AIM OF THE TASK >> Search the data for the word "KiCad" and copy every line where it occurs.

-------- INPUT DATA --------

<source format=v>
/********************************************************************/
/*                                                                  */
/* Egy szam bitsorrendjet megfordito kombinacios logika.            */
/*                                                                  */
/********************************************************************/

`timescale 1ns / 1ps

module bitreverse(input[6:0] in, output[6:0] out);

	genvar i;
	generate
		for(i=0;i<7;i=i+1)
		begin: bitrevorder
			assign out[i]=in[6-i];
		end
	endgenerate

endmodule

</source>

--------
-------- INPUT DATA --------

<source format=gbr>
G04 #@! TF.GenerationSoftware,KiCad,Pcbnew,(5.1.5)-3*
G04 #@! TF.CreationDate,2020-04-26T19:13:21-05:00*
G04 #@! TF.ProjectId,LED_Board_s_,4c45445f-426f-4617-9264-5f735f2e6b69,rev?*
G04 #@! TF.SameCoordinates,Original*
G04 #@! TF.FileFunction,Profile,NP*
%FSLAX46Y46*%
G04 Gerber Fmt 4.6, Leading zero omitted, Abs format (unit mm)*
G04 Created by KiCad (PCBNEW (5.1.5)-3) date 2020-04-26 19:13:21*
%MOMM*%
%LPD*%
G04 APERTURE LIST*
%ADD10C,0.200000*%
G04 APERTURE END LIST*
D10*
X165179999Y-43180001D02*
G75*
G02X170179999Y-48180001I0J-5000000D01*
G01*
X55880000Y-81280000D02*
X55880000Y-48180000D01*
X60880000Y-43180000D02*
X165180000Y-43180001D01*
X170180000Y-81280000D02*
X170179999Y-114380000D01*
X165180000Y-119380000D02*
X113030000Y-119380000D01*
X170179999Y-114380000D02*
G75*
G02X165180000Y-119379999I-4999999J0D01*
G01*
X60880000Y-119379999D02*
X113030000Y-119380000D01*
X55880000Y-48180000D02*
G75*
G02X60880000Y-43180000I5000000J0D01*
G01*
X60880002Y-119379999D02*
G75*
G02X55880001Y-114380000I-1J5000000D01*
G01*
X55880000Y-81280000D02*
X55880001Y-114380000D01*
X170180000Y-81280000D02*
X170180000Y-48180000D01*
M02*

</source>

--------

OUTPUT OF THE EXERCISE >>
G04 #@! TF.GenerationSoftware,KiCad,Pcbnew,(5.1.5)-3*
G04 Created by KiCad (PCBNEW (5.1.5)-3) date 2020-04-26 19:13:21*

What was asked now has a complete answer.